__Work instruction__. Filtering the records below, copy only those lines that include the word "pixels".

__Exercise materials__.

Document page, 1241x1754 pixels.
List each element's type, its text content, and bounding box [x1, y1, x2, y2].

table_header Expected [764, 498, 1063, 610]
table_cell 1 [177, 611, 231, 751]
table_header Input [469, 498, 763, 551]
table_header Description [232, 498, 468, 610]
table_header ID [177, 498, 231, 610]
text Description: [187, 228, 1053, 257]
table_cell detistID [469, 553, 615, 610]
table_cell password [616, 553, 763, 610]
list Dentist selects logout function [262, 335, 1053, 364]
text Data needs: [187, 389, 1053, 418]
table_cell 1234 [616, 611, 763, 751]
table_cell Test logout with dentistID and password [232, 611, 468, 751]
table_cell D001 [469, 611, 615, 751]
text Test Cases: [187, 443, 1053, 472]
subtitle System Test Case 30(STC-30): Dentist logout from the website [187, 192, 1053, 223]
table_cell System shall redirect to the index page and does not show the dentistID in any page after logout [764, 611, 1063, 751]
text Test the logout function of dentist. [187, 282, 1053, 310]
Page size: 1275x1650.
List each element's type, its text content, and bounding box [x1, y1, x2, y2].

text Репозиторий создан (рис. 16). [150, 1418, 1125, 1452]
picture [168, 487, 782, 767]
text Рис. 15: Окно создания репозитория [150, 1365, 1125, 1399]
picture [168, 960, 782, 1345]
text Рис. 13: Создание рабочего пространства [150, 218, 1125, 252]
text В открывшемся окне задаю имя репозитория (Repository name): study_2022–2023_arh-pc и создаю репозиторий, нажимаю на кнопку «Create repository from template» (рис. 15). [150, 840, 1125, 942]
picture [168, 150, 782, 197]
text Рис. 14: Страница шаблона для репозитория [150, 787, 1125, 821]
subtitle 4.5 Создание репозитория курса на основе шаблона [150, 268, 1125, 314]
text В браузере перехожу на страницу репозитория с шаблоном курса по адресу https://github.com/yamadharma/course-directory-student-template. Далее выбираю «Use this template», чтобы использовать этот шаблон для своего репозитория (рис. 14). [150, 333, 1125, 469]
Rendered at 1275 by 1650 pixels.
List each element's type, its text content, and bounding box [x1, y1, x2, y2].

__Written response__.
Document page, 1241x1754 pixels.
Rendered at 1275 by 1650 pixels.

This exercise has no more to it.